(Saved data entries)
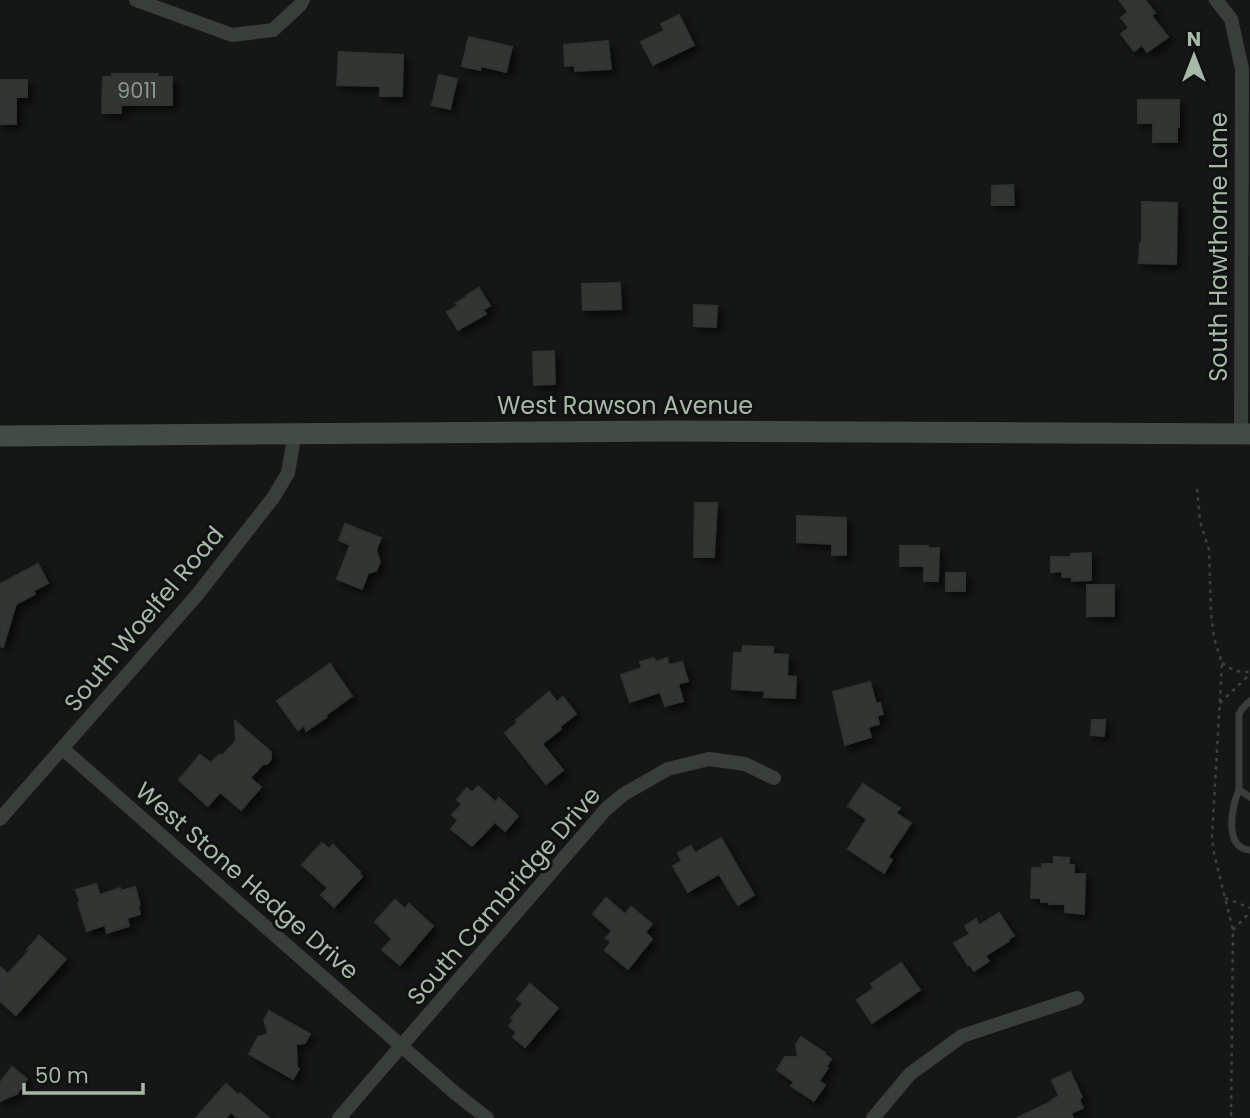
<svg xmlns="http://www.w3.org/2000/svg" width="1250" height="1118" font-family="Poppins,sans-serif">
  <defs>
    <filter id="shadow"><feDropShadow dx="5" dy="5" stdDeviation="3.5" flood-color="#0009"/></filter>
  </defs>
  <rect width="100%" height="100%" fill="#151716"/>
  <g fill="#323633" stroke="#2f3330" stroke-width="2" filter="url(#shadow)">
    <polygon points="1119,0 1145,0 1155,13 1151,15 1168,37 1147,52 1142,45 1134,51 1121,34 1129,28 1121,18 1128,12"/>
    <polygon points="679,15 694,45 653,65 641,42 664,31 661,24"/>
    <polygon points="469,37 512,47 506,72 481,66 480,70 462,66"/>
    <polygon points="608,41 611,69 575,71 575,65 565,66 564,45"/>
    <polygon points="339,52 403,55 402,96 380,96 380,86 337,85"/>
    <polygon points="112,74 158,74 158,77 172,77 172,105 121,105 121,113 102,113 103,77 112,77"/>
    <polygon points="439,75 457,79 450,109 432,105"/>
    <polygon points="0,80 27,80 27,97 16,97 16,124 0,124"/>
    <polygon points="1138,100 1179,100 1179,127 1177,127 1177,142 1153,142 1153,123 1138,123"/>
    <polygon points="1013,185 1014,205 992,205 992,186"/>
    <polygon points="1142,202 1177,203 1176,264 1139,263 1140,243 1142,243"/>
    <polygon points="620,283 621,309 583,310 582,284"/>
    <polygon points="479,288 490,306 483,310 486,314 458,330 447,312 458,306 456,303 467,297 466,296"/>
    <polygon points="694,305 717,306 716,327 694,326"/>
    <polygon points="554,351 555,384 534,385 533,352"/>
    <polygon points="695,503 717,503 714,557 694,557"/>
    <polygon points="797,516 846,518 846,555 832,555 832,544 797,542"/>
    <polygon points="345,524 381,538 376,550 380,562 376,571 368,573 362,589 337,579 350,545 339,540"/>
    <polygon points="900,546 928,546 928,548 939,548 938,581 924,581 924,566 900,566"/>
    <polygon points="1091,553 1091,580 1072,581 1072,577 1062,577 1062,571 1051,572 1051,557 1071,557 1071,554"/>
    <polygon points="38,564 48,583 33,591 35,594 16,604 3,647 0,646 0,584"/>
    <rect x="946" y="573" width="19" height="18"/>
    <rect x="1087" y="585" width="27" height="31"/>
    <polygon points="743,646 773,647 773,654 788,655 787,676 796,677 795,698 764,697 765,691 732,689 734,653 742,653"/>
    <polygon points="654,658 656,662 667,658 669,665 682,662 688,681 678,684 683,701 665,706 660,692 630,702 621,675 642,668 640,662"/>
    <polygon points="330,664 352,696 326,715 327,717 306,731 305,725 298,730 277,701"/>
    <polygon points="870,682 876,704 880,703 883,714 877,716 879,724 868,727 871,737 845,745 833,692"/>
    <polygon points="549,692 557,702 563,697 576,714 559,727 561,729 542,744 563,770 546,784 505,733 518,722 516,720"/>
    <polygon points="1092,720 1105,720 1104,736 1091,735"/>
    <polygon points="235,721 271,752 271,759 267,764 263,764 250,778 261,787 241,810 220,792 208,806 179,780 200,755 211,763 219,755 223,755 236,741"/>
    <polygon points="863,784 900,808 896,813 911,823 888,857 892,860 884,873 848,849 867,819 848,806"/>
    <polygon points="478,786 495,802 499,798 518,816 505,831 495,822 472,846 451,829 458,820 452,815 462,804 457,800 467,788 472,793"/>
    <polygon points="721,838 754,895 738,905 719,874 688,892 673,866 682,861 678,853 691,846 695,853"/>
    <polygon points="322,843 329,849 333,845 360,872 359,873 362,877 334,907 321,895 328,888 302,865"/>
    <polygon points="1054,857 1069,858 1069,865 1074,865 1074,874 1085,874 1084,914 1065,912 1065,904 1049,904 1049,902 1041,902 1041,898 1031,898 1032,868 1042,868 1042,864 1054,864"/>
    <polygon points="96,884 100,895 120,888 121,891 135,887 140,905 138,906 140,914 127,918 129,926 107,933 105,925 87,931 78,903 80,902 76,890"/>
    <polygon points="606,898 625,914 631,907 652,924 645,932 652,939 628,969 605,950 611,942 606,938 612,931 593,914"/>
    <polygon points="395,900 405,909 409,904 433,926 400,965 382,950 392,939 375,922"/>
    <polygon points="999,913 1014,936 1008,939 1009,941 985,956 989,961 974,971 969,964 968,965 954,943 970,934 965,926 976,919 979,925"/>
    <polygon points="39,936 66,959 16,1015 0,1001 0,967 8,974 29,951 27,950"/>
    <polygon points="901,963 920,990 872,1023 857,1000 874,988 871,984"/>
    <polygon points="530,984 558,1008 525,1047 513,1037 516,1032 509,1026 514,1020 511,1018 523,1004 517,999"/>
    <polygon points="269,1011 310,1034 305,1043 296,1044 297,1068 299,1069 293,1079 249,1054 258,1037 268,1034 264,1020"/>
    <polygon points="801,1037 825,1053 824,1054 831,1059 826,1067 828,1068 819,1081 825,1085 814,1101 791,1086 794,1082 777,1070 785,1057 798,1057 796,1045"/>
    <polygon points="12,1067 27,1079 17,1094 0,1101 0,1083"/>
    <polygon points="1070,1072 1082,1097 1079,1099 1083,1108 1071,1113 1073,1118 1017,1118 1053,1101 1052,1100 1059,1096 1052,1080"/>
    <polygon points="226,1084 238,1095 240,1093 269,1118 238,1118 231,1112 226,1118 196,1118"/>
  </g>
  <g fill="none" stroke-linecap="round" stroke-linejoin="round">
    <g stroke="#3b433c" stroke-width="2.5" stroke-dasharray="3.5 5" stroke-linecap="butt">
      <polyline points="1197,489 1200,521 1209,550 1211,612 1214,638 1222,663 1212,837 1214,853 1233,930 1231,1118"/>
      <polyline points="1222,663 1235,671 1250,672"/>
      <polyline points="1220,703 1250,674"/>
      <polyline points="1225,898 1250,908"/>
      <polyline points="1233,930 1250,912"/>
    </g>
    <g stroke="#383e39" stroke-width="7">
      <polyline points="1250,701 1242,709 1239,714 1239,790 1250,797"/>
      <path d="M1239,790c-8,17 -15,59 11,60"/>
    </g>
    <g stroke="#383e39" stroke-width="14">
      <polyline points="136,0 232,35 273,30 300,5 303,0"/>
      <polyline points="1216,0 1231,19 1242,69 1241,433"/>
      <polyline points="63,749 455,1093 487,1118"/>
      <polyline points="0,819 197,595 273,498 288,473 295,433"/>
      <polyline points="339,1118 606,809 624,794 668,769 709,759 745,764 774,778"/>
      <polyline points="873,1118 910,1074 962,1036 1077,998"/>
    </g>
    <polyline stroke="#434c44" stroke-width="21" points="0,436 671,431 1250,434"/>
  </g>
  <g text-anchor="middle" stroke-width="6" stroke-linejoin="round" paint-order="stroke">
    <g font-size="21" fill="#899889">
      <text x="137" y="98">9011</text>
    </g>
    <g font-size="24" fill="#a6b8a6" stroke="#101211">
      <text transform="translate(1219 247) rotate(-90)" y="8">South Hawthorne Lane</text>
      <text x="625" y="414">West Rawson Avenue</text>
      <text transform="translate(144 619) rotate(-50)" y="8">South Woelfel Road</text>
      <text transform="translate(247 881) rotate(41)" y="8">West Stone Hedge Drive</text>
      <text transform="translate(504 896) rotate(-49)" y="8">South Cambridge Drive</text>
    </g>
  </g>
  <g transform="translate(1194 56)" stroke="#101211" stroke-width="5" paint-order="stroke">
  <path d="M0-5L12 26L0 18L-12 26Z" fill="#a6b8a6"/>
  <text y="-10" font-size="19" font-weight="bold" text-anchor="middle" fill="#a6b8a6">N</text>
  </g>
  <path d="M24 1083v10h119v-10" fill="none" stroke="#a6b8a6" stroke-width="3.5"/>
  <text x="35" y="1083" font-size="21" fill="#a6b8a6" stroke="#101211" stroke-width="5" paint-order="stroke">50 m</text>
</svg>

- _EXERCISE DIRECTIONS_
Look over the records above and filter for each line with the word "linecap".

- _TASK SOLUTION_
  <g fill="none" stroke-linecap="round" stroke-linejoin="round">
    <g stroke="#3b433c" stroke-width="2.5" stroke-dasharray="3.5 5" stroke-linecap="butt">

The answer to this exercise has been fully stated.